After we got home, we went to Cris’s family for a late Christmas celebration, then we had our own mini-Christmas the next evening, and then we spent this last weekend at mom’s for the fourth and final Christmas.

And now the holidays are over and I have a To Do list that’s a mile long, about 9,000,000,000 unread items in Reader, and all the things I was planning to have in place by the first are just starting to get worked on. But I’ve also got a Starbucks drink in hand, so let’s do this ish.

Appreciation

522 days ago ♥

[I told myself I was going to participate in reverb 10 this month, so here I am with my first post on the 14th, naturally.]
What’s the one thing you have come to appreciate most in the past year? How do you express gratitude for it?

When I was younger, I used to fantasize about skipping the country, traveling from town to town, wandering the world all nomad-style and never settling down. A few months in a yurt in Mongolio, a year in a London flat, teaching English in Japan for a semester. Yes, yes, YES.

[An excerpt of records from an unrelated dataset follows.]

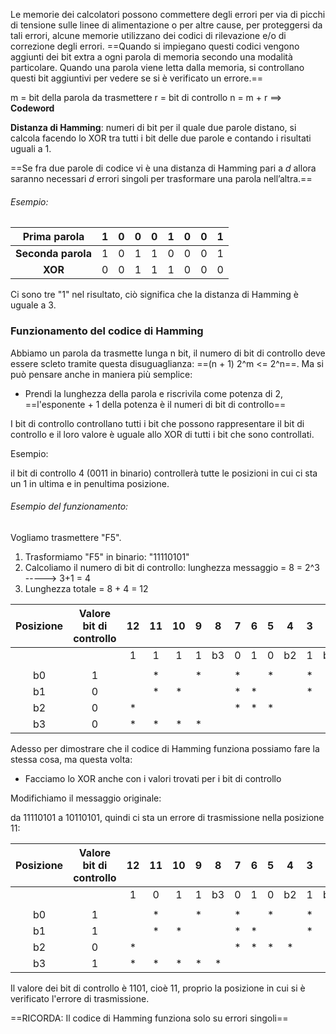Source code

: 
Le memorie dei calcolatori possono commettere degli errori per via di picchi di tensione sulle linee di alimentazione o per altre cause, per proteggersi da tali errori, alcune memorie utilizzano dei codici di rilevazione e/o di correzione degli errori. 
==Quando si impiegano questi codici vengono aggiunti dei bit extra a ogni parola di memoria secondo una modalità particolare. Quando una parola viene letta dalla memoria, si controllano questi bit aggiuntivi per vedere se si è verificato un errore.==

m = bit della parola da trasmettere 
r = bit di controllo
n = m + r ==> **Codeword**

**Distanza di Hamming**: numeri di bit per il quale due parole distano, si calcola facendo lo XOR tra tutti i bit delle due parole e contando i risultati uguali a 1.

==Se fra due parole di codice vi è una distanza di Hamming pari a _d_ allora saranno necessari _d_ errori singoli per trasformare una parola nell’altra.==

###### Esempio:

|  **Prima parola**  |  1  |  0  |  0  |  0  |  1  |  0  |  0  |  1  |
| :----------------: | :-: | :-: | :-: | :-: | :-: | :-: | :-: | :-: |
| **Seconda parola** |  1  |  0  |  1  |  1  |  0  |  0  |  0  |  1  |
|      **XOR**       |  0  |  0  |  1  |  1  |  1  |  0  |  0  |  0  |
Ci sono tre "1" nel risultato, ciò significa che la distanza di Hamming è uguale a 3.





### Funzionamento del codice di Hamming

Abbiamo un parola da trasmette lunga n bit, il numero di bit di controllo deve essere scleto tramite questa disuguaglianza: ==(n + 1) 2^m <= 2^n==.
Ma si può pensare anche in maniera più semplice:

 - Prendi la lunghezza della parola e riscrivila come potenza di 2, ==l'esponente + 1 della potenza è il numeri di bit di controllo==

I bit di controllo controllano tutti i bit che possono rappresentare il bit di controllo e il loro valore è uguale allo XOR di tutti i bit che sono controllati.

Esempio:

il bit di controllo 4 (0011 in binario) controllerà tutte le posizioni in cui ci sta un 1 in ultima e in penultima posizione.

###### Esempio del funzionamento:

Vogliamo trasmettere "F5".

1) Trasformiamo "F5" in binario: "11110101"
2) Calcoliamo il numero di bit di controllo: lunghezza messaggio = 8 = 2^3 -----> 3+1 = 4
3) Lunghezza totale = 8 + 4 = 12


| Posizione | Valore bit di controllo | 12  | 11  | 10  |  9  |  8  |  7  |  6  |  5  |  4  |  3  |  2  |  1  |
| :-------: | :---------------------: | :-: | :-: | :-: | :-: | :-: | :-: | :-: | :-: | :-: | :-: | :-: | :-: |
|           |                         |  1  |  1  |  1  |  1  | b3  |  0  |  1  |  0  | b2  |  1  | b1  | b0  |
|           |                         |     |     |     |     |     |     |     |     |     |     |     |     |
|    b0     |            1            |     |  *  |     |  *  |     |  *  |     |  *  |     |  *  |     |     |
|    b1     |            0            |     |  *  |  *  |     |     |  *  |  *  |     |     |  *  |     |     |
|    b2     |            0            |  *  |     |     |     |     |  *  |  *  |  *  |     |     |     |     |
|    b3     |            0            |  *  |  *  |  *  |  *  |     |     |     |     |     |     |     |     |

Adesso per dimostrare che il codice di Hamming funziona possiamo fare la stessa cosa, ma questa volta:

- Facciamo lo XOR anche con i valori trovati per i bit di controllo

Modifichiamo il messaggio originale:

da 11110101 a 10110101, quindi ci sta un errore di trasmissione nella posizione 11:

| Posizione | Valore bit di controllo | 12  | 11  | 10  |  9  |  8  |  7  |  6  |  5  |  4  |  3  |  2  |  1  |
| :-------: | :---------------------: | :-: | :-: | :-: | :-: | :-: | :-: | :-: | :-: | :-: | :-: | :-: | :-: |
|           |                         |  1  |  0  |  1  |  1  | b3  |  0  |  1  |  0  | b2  |  1  | b1  | b0  |
|           |                         |     |     |     |     |     |     |     |     |     |     |     |     |
|    b0     |            1            |     |  *  |     |  *  |     |  *  |     |  *  |     |  *  |     |  *  |
|    b1     |            1            |     |  *  |  *  |     |     |  *  |  *  |     |     |  *  |  *  |     |
|    b2     |            0            |  *  |     |     |     |     |  *  |  *  |  *  |  *  |     |     |     |
|    b3     |            1            |  *  |  *  |  *  |  *  |  *  |     |     |     |     |     |     |     |

Il valore dei bit di controllo è 1101, cioè 11, proprio la posizione in cui si è verificato l'errore di trasmissione.

==RICORDA: Il codice di Hamming funziona solo su errori singoli==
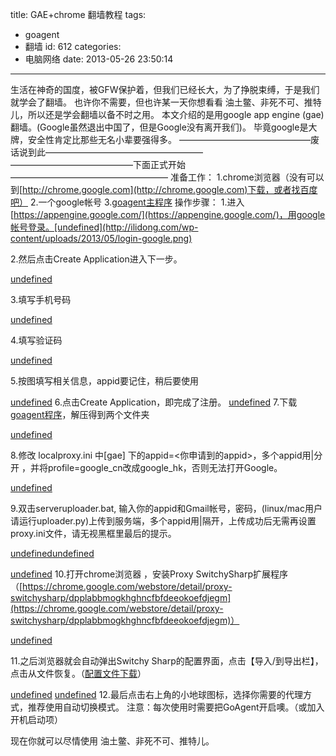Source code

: title: GAE+chrome 翻墙教程
tags:
  - goagent
  - 翻墙
id: 612
categories:
  - 电脑网络
date: 2013-05-26 23:50:14
---

生活在神奇的国度，被GFW保护着，但我们已经长大，为了挣脱束缚，于是我们就学会了翻墙。
也许你不需要，但也许某一天你想看看 油土鳖、非死不可、推特儿，所以还是学会翻墙以备不时之用。
本文介绍的是用google app engine (gae)翻墙。(Google虽然退出中国了，但是Google没有离开我们)。
毕竟google是大牌，安全性肯定比那些无名小辈要强得多。
———————————————废话说到此——————————————————
——————————————下面正式开始——————————————————
准备工作：
1.chrome浏览器（没有可以到[http://chrome.google.com](http://chrome.google.com)下载，或者找百度吧）
2.一个google帐号
3.[goagent主程序](http://ilidong.com/wp-content/uploads/2013/05/goagent.zip)
操作步骤：
1.进入[https://appengine.google.com/](https://appengine.google.com/)，用google帐号登录。[undefined](http://ilidong.com/wp-content/uploads/2013/05/login-google.png)

2.然后点击Create Application进入下一步。

[undefined](http://ilidong.com/wp-content/uploads/2013/05/Create-Application.png)

3.填写手机号码

[undefined](http://ilidong.com/wp-content/uploads/2013/05/input-phone-number.png)

4.填写验证码

[undefined](http://ilidong.com/wp-content/uploads/2013/05/input-code.png)

5.按图填写相关信息，appid要记住，稍后要使用

[undefined](http://ilidong.com/wp-content/uploads/2013/05/input-data.png)
6.点击Create Application，即完成了注册。
[undefined](http://ilidong.com/wp-content/uploads/2013/05/success.png)
7.下载[goagent程序](http://ilidong.com/wp-content/uploads/2013/05/goagent.zip)，解压得到两个文件夹

[undefined](http://ilidong.com/wp-content/uploads/2013/05/folder.png)

8.修改 localproxy.ini 中[gae] 下的appid=&lt;你申请到的appid&gt;，多个appid用|分开 ，并将profile=google_cn改成google_hk，否则无法打开Google。

[undefined](http://ilidong.com/wp-content/uploads/2013/05/change-proxy.png)

9.双击serveruploader.bat, 输入你的appid和Gmail帐号，密码，(linux/mac用户请运行uploader.py)上传到服务端，多个appid用|隔开，上传成功后无需再设置proxy.ini文件，请无视黑框里最后的提示。

[undefined](http://ilidong.com/wp-content/uploads/2013/05/upserver.png)[undefined](http://ilidong.com/wp-content/uploads/2013/05/input-mail-and-pw.png)

[undefined](http://ilidong.com/wp-content/uploads/2013/05/upsucess.png)
10.打开chrome浏览器 ，安装Proxy SwitchySharp扩展程序（[https://chrome.google.com/webstore/detail/proxy-switchysharp/dpplabbmogkhghncfbfdeeokoefdjegm](https://chrome.google.com/webstore/detail/proxy-switchysharp/dpplabbmogkhghncfbfdeeokoefdjegm)）

[undefined](http://ilidong.com/wp-content/uploads/2013/05/proxy-switchysharp.png)

11.之后浏览器就会自动弹出Switchy Sharp的配置界面，点击【导入/到导出栏】，点击从文件恢复。（[配置文件下载](http://ilidong.com/wp-content/uploads/2013/05/SwitchyOptions.zip)）

[undefined](http://ilidong.com/wp-content/uploads/2013/05/SwitchySharp1.png) [undefined](http://ilidong.com/wp-content/uploads/2013/05/SwitchySharp.png)
12.最后点击右上角的小地球图标，选择你需要的代理方式，推荐使用自动切换模式。
注意：每次使用时需要把GoAgent开启噢。（或加入开机启动项）

现在你就可以尽情使用 油土鳖、非死不可、推特儿。
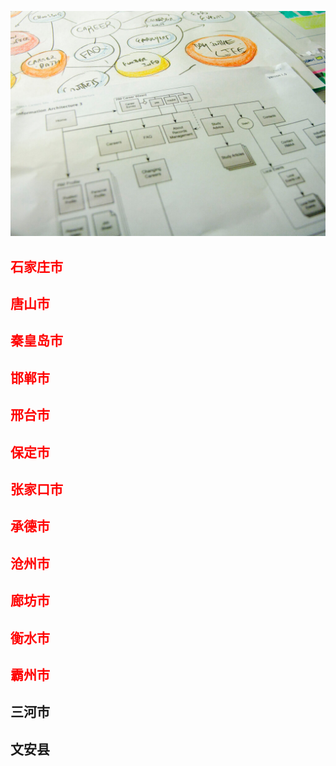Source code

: ![Flowchart](images/4853380320_492f9dce63_b.jpg ':class=banner-image')

## <span style="color:red;">石家庄市</span>

## <span style="color:red;">唐山市</span>

## <span style="color:red;">秦皇岛市</span>

## <span style="color:red;">邯郸市</span>

## <span style="color:red;">邢台市</span>

## <span style="color:red;">保定市</span>

## <span style="color:red;">张家口市</span>

## <span style="color:red;">承德市</span>

## <span style="color:red;">沧州市</span>

## <span style="color:red;">廊坊市</span>

## <span style="color:red;">衡水市</span>

## <span style="color:red;">霸州市</span>

## 三河市

## 文安县

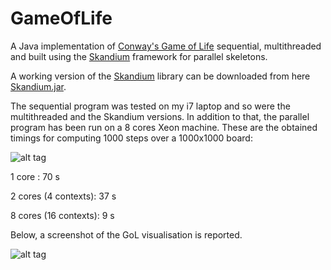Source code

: # GameOfLife
A Java implementation of [Conway's Game of Life](https://en.wikipedia.org/wiki/Conway%27s_Game_of_Life) sequential, multithreaded and built using the [Skandium](https://github.com/mleyton/Skandium) framework for parallel skeletons.

A working version of the [Skandium](https://github.com/mleyton/Skandium) library can be downloaded from here [Skandium.jar](http://stefanoforti.altervista.org/Skandium).

The sequential program was tested on my i7 laptop and so were the multithreaded and the Skandium versions. In addition to that,
the parallel program has been run on a 8 cores Xeon machine. These are the obtained timings for computing 1000 steps
over a 1000x1000 board:

![alt tag](https://github.com/teto1992/GameOfLife/blob/master/plot.PNG)

1 core :                70 s

2 cores (4 contexts):   37 s

8 cores (16 contexts):  9 s

Below, a screenshot of the GoL visualisation is reported.

![alt tag](https://github.com/teto1992/GameOfLife/blob/master/skandium.png)

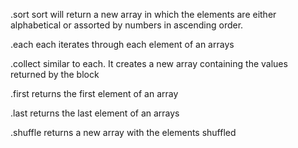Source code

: .sort
sort will return a new array in which the elements are either alphabetical or assorted by numbers in ascending order.

.each
each iterates through each element of an arrays

.collect
similar to each. It creates a new array containing the values returned by the block

.first
returns the first element of an array

.last
returns the last element of an arrays

.shuffle
returns a new array with the elements shuffled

And then I had Ezra and all those plans just faded away. Not because I was giving up. Not because it would be too hard or too expensive or too complicated or too difficult with a baby. But because I realized that without my family (and Cris’s family), I would have completely lost my mind. Several times over by now. Without such a large, loving, generous circle of support, this year would have completely killed me, I think.

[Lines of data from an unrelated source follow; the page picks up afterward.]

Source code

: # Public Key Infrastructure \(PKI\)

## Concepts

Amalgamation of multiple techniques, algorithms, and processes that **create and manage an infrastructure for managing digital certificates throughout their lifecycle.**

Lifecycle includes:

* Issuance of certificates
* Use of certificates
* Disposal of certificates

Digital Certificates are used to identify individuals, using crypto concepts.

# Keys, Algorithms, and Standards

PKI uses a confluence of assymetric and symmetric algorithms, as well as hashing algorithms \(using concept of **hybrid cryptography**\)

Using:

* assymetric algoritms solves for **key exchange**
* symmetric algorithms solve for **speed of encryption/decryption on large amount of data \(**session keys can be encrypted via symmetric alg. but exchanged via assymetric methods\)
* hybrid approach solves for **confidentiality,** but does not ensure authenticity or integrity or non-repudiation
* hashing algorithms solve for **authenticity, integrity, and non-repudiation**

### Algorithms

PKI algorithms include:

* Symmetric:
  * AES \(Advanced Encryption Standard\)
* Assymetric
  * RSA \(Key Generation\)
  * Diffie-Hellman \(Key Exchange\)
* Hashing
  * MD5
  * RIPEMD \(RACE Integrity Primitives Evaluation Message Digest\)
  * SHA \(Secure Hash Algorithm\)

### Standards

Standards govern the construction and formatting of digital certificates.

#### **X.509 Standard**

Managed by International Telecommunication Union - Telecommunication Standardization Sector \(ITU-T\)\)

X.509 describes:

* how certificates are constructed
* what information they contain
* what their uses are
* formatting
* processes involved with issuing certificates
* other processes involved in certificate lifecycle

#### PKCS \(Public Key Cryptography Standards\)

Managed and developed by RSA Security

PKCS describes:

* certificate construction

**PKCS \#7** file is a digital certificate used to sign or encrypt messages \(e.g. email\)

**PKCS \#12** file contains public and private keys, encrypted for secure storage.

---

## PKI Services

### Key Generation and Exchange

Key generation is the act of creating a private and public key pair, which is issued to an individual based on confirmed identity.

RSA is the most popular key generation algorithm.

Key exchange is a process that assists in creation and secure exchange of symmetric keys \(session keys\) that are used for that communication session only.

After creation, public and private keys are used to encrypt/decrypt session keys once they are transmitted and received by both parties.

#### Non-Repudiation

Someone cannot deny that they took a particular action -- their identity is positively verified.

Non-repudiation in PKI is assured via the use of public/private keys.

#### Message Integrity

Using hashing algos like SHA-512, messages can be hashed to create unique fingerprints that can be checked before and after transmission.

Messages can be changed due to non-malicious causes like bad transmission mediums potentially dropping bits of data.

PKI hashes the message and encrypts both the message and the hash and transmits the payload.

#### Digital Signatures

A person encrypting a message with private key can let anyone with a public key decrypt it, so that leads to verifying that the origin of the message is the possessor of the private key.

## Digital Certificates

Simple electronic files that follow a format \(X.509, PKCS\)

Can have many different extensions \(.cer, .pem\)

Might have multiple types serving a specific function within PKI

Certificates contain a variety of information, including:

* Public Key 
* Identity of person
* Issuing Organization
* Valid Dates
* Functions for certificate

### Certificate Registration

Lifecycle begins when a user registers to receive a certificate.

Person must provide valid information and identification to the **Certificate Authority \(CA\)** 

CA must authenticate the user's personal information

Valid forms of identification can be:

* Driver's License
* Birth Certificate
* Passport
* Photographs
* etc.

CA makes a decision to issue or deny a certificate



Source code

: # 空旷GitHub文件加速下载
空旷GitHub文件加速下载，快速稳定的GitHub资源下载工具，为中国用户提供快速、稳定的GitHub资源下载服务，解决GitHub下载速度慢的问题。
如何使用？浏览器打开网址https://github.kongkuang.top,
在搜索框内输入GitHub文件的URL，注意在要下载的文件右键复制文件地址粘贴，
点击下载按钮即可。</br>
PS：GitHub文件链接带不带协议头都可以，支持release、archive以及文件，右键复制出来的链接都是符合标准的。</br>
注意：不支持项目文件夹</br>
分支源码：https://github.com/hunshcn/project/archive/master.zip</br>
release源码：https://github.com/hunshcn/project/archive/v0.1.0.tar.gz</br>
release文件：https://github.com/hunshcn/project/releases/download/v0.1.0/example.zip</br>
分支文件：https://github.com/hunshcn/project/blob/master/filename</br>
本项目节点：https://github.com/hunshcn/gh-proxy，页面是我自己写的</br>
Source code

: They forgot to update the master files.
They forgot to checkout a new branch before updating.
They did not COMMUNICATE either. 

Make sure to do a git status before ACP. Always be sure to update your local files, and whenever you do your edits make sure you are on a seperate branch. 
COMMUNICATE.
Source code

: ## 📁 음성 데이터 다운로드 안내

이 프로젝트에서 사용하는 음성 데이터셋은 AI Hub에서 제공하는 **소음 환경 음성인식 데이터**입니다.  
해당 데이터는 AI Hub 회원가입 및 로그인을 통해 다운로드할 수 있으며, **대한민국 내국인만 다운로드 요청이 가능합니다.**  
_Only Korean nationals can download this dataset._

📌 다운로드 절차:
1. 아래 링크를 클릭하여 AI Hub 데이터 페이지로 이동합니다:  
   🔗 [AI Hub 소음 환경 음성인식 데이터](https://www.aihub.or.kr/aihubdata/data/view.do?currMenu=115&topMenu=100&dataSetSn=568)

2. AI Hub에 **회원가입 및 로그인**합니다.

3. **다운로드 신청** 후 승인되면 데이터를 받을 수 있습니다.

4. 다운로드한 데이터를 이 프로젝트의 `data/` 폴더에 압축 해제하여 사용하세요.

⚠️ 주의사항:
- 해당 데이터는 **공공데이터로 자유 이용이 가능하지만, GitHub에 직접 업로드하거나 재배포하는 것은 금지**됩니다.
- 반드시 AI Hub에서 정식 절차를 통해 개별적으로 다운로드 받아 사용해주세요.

Not having to worry about daycare because Cris’s amazing mom is watching Ezra. Having my parents happily (ecstatically!) take him so we can scoot off to LA for a few days. My mom coming up on weekends to watch the baby so I can focus on cleaning (or cleaning herself so I can focus on sitting on the couch and whining, more likely). Getting to spend a day alone or getting a date night with Cris or getting to veg out at someone else’s house while they chase the baby around for bit or getting just one solid night of sleep while someone else takes care of him overnight. These things are pretty much the bedrock to my sanity at this point in my life.

I know people raise children in cities where they know no one all the time, but I don’t know how they do it. And, OMG, single moms? They deserve awards and medals and cookies and all-expenses-paid week-long trips to a spa resort with manicures and massages and facials. I cannot even imagine how they survive. Just a call from Cris that he’s going to be home late one night is usually enough to send me into a tailspin of panic and despair.

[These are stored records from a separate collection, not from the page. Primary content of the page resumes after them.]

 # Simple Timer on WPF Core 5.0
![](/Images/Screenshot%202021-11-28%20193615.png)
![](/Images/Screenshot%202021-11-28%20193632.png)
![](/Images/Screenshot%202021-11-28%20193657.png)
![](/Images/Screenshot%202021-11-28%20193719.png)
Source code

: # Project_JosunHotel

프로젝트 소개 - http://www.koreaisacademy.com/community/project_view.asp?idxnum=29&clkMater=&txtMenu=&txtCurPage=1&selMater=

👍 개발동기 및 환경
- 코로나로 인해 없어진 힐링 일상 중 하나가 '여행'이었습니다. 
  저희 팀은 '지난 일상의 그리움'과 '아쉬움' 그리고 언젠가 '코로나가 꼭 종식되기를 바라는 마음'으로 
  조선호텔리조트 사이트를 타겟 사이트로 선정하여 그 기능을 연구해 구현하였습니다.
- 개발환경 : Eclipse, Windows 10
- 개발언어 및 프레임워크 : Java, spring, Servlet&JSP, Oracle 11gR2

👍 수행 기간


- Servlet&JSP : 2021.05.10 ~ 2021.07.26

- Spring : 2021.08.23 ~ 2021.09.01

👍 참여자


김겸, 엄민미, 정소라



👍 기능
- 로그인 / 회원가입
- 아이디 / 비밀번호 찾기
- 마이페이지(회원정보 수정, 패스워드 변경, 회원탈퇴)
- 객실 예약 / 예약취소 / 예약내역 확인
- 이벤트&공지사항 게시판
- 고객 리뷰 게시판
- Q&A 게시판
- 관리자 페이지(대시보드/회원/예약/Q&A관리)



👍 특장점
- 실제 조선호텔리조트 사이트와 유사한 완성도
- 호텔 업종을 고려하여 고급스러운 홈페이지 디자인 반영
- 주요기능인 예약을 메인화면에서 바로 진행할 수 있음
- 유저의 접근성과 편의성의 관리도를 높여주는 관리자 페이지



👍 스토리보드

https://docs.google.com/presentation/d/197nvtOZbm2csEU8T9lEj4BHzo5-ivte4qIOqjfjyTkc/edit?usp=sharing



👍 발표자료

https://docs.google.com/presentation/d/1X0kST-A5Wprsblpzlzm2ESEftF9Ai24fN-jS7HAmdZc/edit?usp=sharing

Gratitude is where I fail, of course. I’ve always loved my family, sure. But with Ezra’s birth, I finally realized I needed them. Not in a vague “Yes, I know you’ll always be there for me” way, but in a “OMG Please help me RIGHT NOW” kind of way. But there’s always this part of me that feels so uncomfortable and guilty and maybe a little ashamed when I need help from others, so my attempts at expressing appreciation get all awkward and apologetic.

I need to work on that I know. But sometimes it just seems to big. I know how really, really, ridiculously lucky and blessed we are, but how do you even say thank you for that? Thank you, to so many people, for loving and supporting us. Thank you for loving Ezra almost as much as I do. Thank you for letting me know to the very bottom of my heart, that whatever happens to us—even if one of the insane, horrible tragedies that my stupid brain is always thinking up actually comes to pass—we have such a wide safety net of support and love that would be okay.

I don’t know. Is there a Hallmark card for this?

wordless...thursday?

624 days ago ♥

little boy in a big suit

774 days ago ♥

My mom wouldn’t let us go through Easter without putting Ezra in a suit. Specifically, the cutest suit ever. I wish we had more pictures, but come picture-time, Ezra was a total sleepy grump and only lasted a couple seconds before not-so-gracefully bowing out.

But, man, the polka dotted tie! It just KILLS me!